What to do with AGL shares?
Yes, AGL Energy Ltd [ASX:AGL] has found its way back to my portfolio in recent weeks. Today, the market continued to be hammered after the US and European markets booked heavy losses.
The problem is right where AGL is situated — the energy market. The oil price has broken through the psychologically important $40 mark, and is headed for a lower level.
This was no doubt a traumatising event for the market. Despite strong demand and decreasing rig counts, the market is very bearish.
As I looked through the previous periods of poor market performance, I immediately concluded that we are in the middle of a market slowdown.

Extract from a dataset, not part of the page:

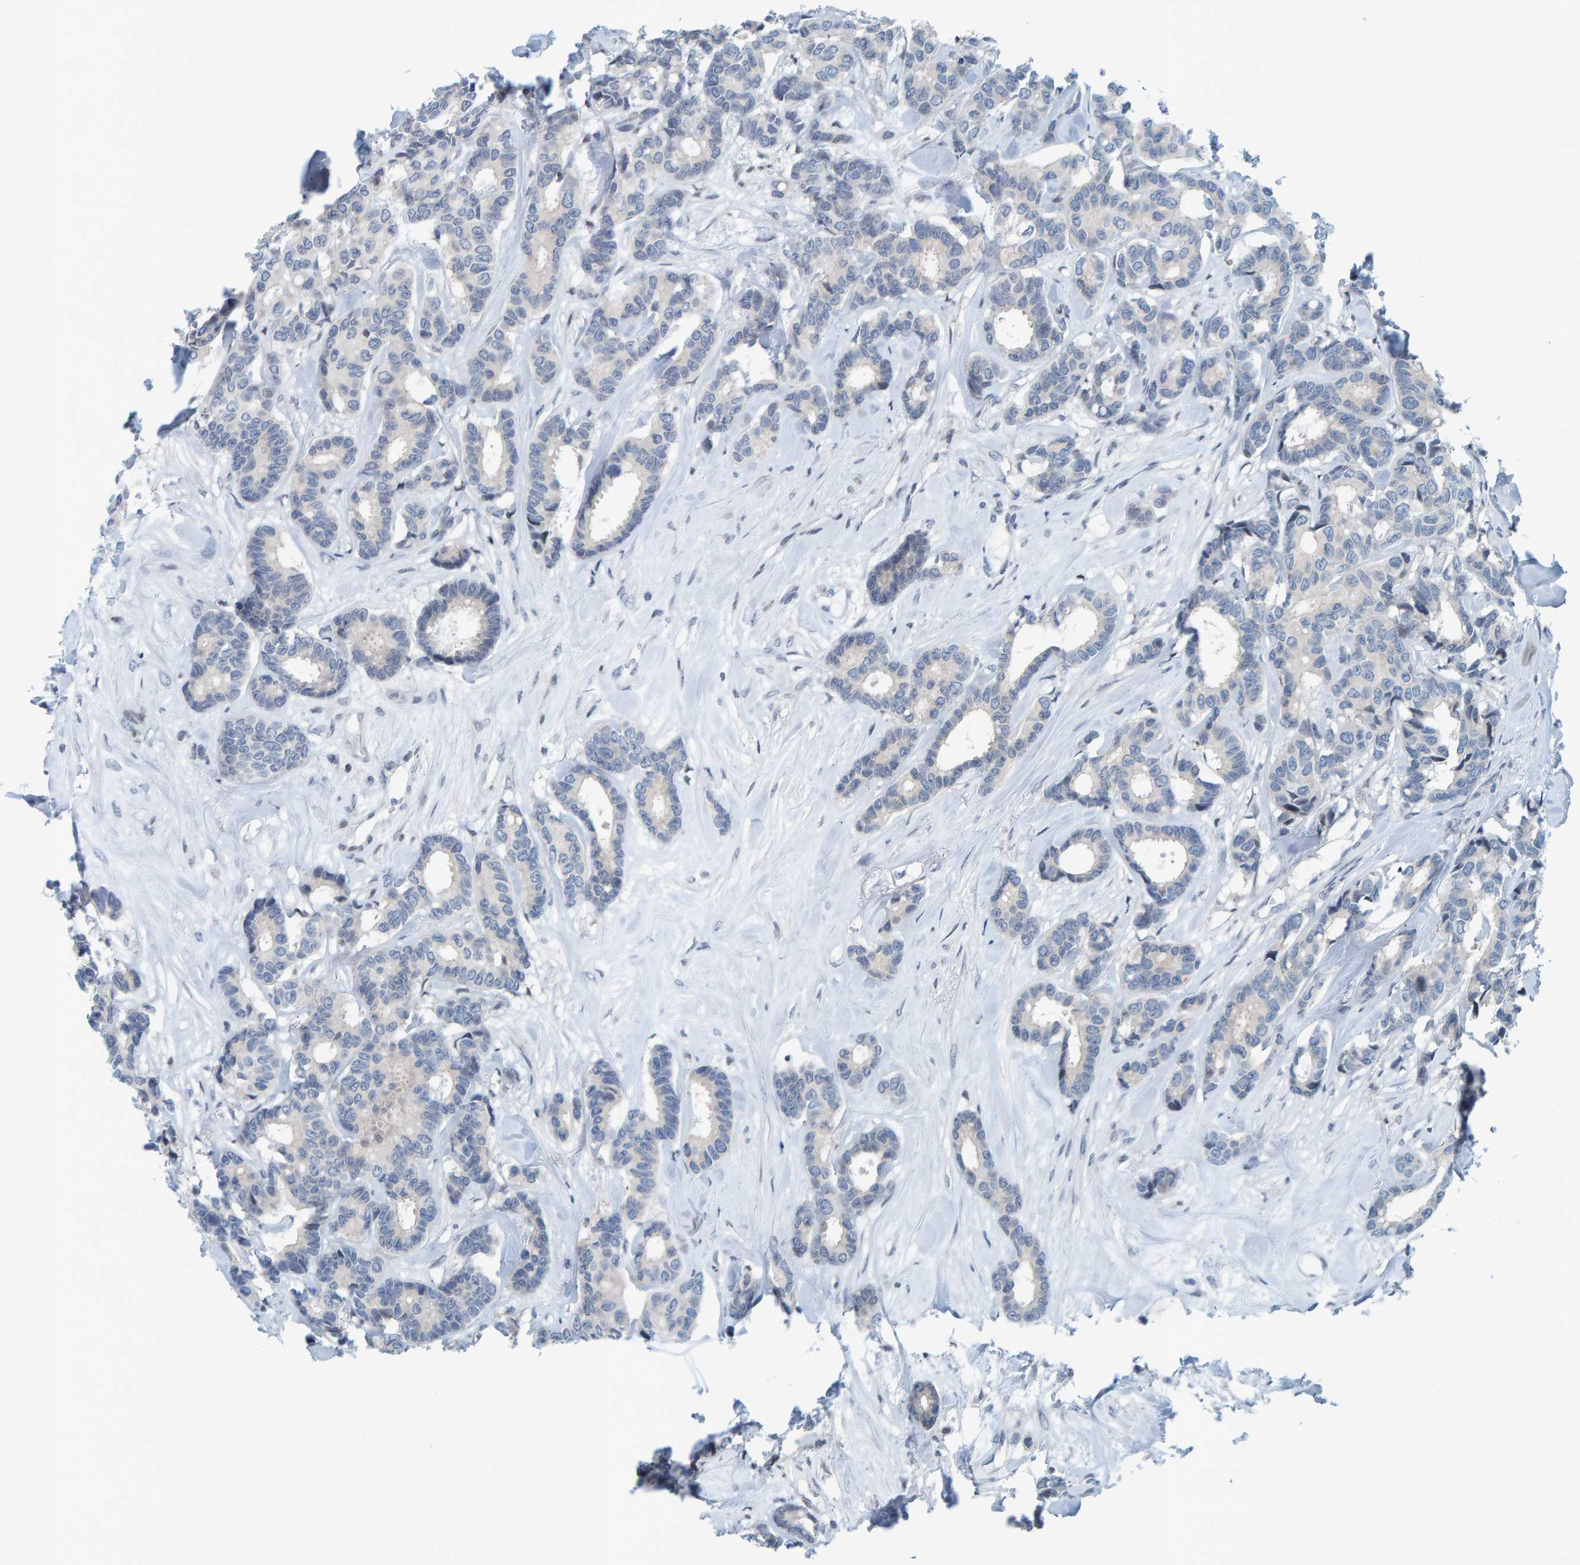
{"staining": {"intensity": "negative", "quantity": "none", "location": "none"}, "tissue": "breast cancer", "cell_type": "Tumor cells", "image_type": "cancer", "snomed": [{"axis": "morphology", "description": "Duct carcinoma"}, {"axis": "topography", "description": "Breast"}], "caption": "Tumor cells are negative for protein expression in human intraductal carcinoma (breast). The staining is performed using DAB (3,3'-diaminobenzidine) brown chromogen with nuclei counter-stained in using hematoxylin.", "gene": "CNP", "patient": {"sex": "female", "age": 87}}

In my own hypothetical portfolio, the longest period of drawdown lasted for up to more than 25 weeks. Right now, the current drawdown has only been going for about six weeks.
Needless to say, we could be going for a steeper and longer slowdown in the markets.
For investors, it comes down to this. It is very hard to make a profit when the whole market is heading downward. Because the probability of picking out winning trades in a bearish market is much harder than in a bull market.
It means your portfolio is going to experience some setbacks.
You need to make sure that you have sufficient reserve set aside to combat the erosion effect of the losses. And only withdraw from the market if your portfolio has reached a quantifiable level of significant drawdown.
I know it is tempting to the leave the market when things are going bad, but that decision is best made quantitatively.
AGL remains a strong stock, therefore I am holding onto it. But it will not be immune to the market slowdown.